[Material to process Boundary: Start]

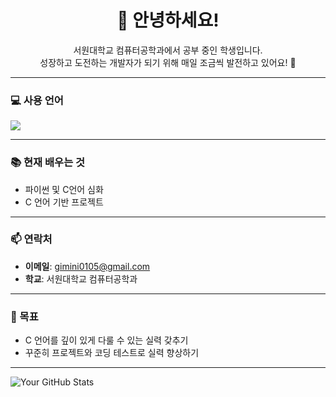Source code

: <h1 align="center">👋 안녕하세요! </h1>

<p align="center">
  서원대학교 컴퓨터공학과에서 공부 중인 학생입니다.<br>
  성장하고 도전하는 개발자가 되기 위해 매일 조금씩 발전하고 있어요! 💪
</p>

---

### 💻 사용 언어
<p>
  <img src="https://img.shields.io/badge/C-00599C?style=flat&logo=c&logoColor=white"/>
</p>

---

### 📚 현재 배우는 것
- 파이썬 및 C언어 심화
- C 언어 기반 프로젝트

---

### 📫 연락처
- **이메일**: gimini0105@gmail.com
- **학교**: 서원대학교 컴퓨터공학과

---

### 🧭 목표
- C 언어를 깊이 있게 다룰 수 있는 실력 갖추기
- 꾸준히 프로젝트와 코딩 테스트로 실력 향상하기

---

![Your GitHub Stats](https://github-readme-stats.vercel.app/api?username=your-github-username&show_icons=true&theme=tokyonight)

[Material to process Boundary: End]

Exercise details: Arrange every line of the listing above as a JSON list of strings, one string per line, omitting blank lines. Leave the pictures out of the answer.

Expected answer:
[
  "Source code",
  ": <h1 align=\"center\">👋 안녕하세요! </h1>",
  "<p align=\"center\">",
  "  서원대학교 컴퓨터공학과에서 공부 중인 학생입니다.<br>",
  "  성장하고 도전하는 개발자가 되기 위해 매일 조금씩 발전하고 있어요! 💪",
  "</p>",
  "---",
  "### 💻 사용 언어",
  "<p>",
  "  <img src=\"https://img.shields.io/badge/C-00599C?style=flat&logo=c&logoColor=white\"/>",
  "</p>",
  "---",
  "### 📚 현재 배우는 것",
  "- 파이썬 및 C언어 심화",
  "- C 언어 기반 프로젝트",
  "---",
  "### 📫 연락처",
  "- **이메일**: gimini0105@gmail.com",
  "- **학교**: 서원대학교 컴퓨터공학과",
  "---",
  "### 🧭 목표",
  "- C 언어를 깊이 있게 다룰 수 있는 실력 갖추기",
  "- 꾸준히 프로젝트와 코딩 테스트로 실력 향상하기",
  "---",
  "![Your GitHub Stats](https://github-readme-stats.vercel.app/api?username=your-github-username&show_icons=true&theme=tokyonight)"
]